April's inflow alone was $8.4 billion, down from $8.5 billion a year ago. "We believe the negative trend reflects concerns over China's lower growth potential, lack of confidence in the global growth outlook, and poorer access to funding from deleveraging banks," Dariusz Kowalczyk, senior economist and strategist at Credit Agricole-CIB in Hong Kong, said in a note to clients.
FDI is an important gauge of the health of external economy, to which China's vast factory sector is oriented, but it is a small contributor to overall capital flows compared to exports, which were worth about $1.9 trillion in 2011. FDI from the European Union dropped 27.9 percent year-on-year in the January-April period, while inflows from the United States rose 1.9 percent. FDI from 10 Asian economies rose 0.6 percent to $33.1 billion in the same period, the ministry said.
A weaker-than-expected reading from economic data released last week raised investor concerns that a five-quarter long slide has not bottomed and more must be done to support growth. Trade data had set the scene, with April's 4.9 percent annual rate of export growth barely half that forecast by economists and import growth at a standstill, expanding by just 0.3 percent versus expectations of 11 percent growth.
A ministry spokesman told a news conference after the FDI data was published that it was impossible to say whether the outlook for trade was either optimistic or pessimistic. "Looking from the trade data last month and the deals signed at the Canton trade fair, China's export situation is still severe," the spokesman said.

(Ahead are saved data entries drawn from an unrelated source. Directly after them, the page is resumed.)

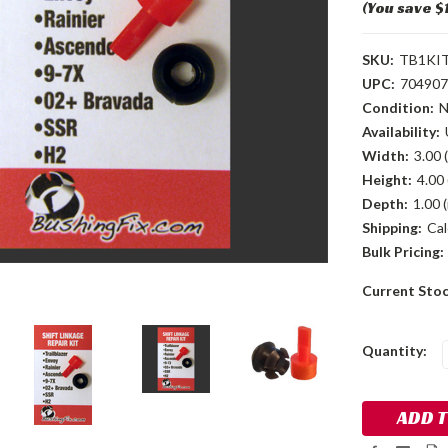
(You save $
SKU:
TB1KI
UPC:
704907
Condition:
Availability:
Width:
3.00 (
Height:
4.00 
Depth:
1.00 (
Shipping:
Cal
Bulk Pricing:
Current Sto
Quantity:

China has an official target of 10 percent growth in exports and imports for 2012 and both have been volatile in the opening months of the year, with demand in its two biggest customers - the European Union and the United States - tepid at best. China drew a record $116 billion in foreign direct investment in 2011. The Commerce Ministry aims to attract an average of $120 billion in each of the next four years.